While there is growing recognition that the crisis in Libya has entered a final and decisive phase, enormous challenges remain to be met as fighting continues in many parts of the country, including Tripoli, Sirte and Sabha.
“Lives continue to be lost. The destruction of property and livelihoods has been tragically heavy,” he said. “There are widespread shortages of fuel, food and medical supplies, particularly in the Nafusa Mountains and Tripoli. Reports on the ground suggest that the water supply to the capital and surrounding region may be in danger, putting approximately three million people, or more, at risk.”
After the video conference Mr. Ban told reporters all participants agreed that the international community must come together with an effective, well-coordinated programme of action, with the UN playing “an essential coordinating role,” although it is up to the Libyan people to determine their future.

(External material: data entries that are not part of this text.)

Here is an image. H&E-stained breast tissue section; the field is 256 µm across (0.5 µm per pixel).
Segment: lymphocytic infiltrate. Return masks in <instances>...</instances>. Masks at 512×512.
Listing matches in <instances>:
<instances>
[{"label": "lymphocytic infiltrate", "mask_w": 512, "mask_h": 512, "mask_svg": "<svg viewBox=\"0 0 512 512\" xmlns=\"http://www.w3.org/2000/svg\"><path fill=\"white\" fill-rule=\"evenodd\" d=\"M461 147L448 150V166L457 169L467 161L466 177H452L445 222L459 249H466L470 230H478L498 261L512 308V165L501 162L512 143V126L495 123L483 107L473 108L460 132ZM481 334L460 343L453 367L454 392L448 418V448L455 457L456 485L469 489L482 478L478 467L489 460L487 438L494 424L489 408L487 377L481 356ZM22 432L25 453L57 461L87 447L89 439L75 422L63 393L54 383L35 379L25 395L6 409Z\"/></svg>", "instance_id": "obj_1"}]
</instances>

Meanwhile, Deputy Secretary-General Asha-Rose Migiro told the AU Peace and Security Council in Addis Ababa, Ethiopia, that the UN sees the AU as a key partner in helping Libya to rebuild. “When the United Nations and the African Union work together, we succeed,” she said.
She noted that there had been differences between the AU and other nations and regional organizations on the Libyan crisis, with some African States reportedly opposing the UN-backed bombing campaign by the North Atlantic Treaty Organization (NATO) to protect civilians from Mr. Qadhafi’s forces. “Now is the moment, however, to look to the future,” she said.
“Together, we must encourage the new leadership to undertake every effort to protect civilians and public institutions, to maintain law and order, and to promote national reconciliation and unity,” she added, calling for the establishment of a government that can deliver on its people’s hopes.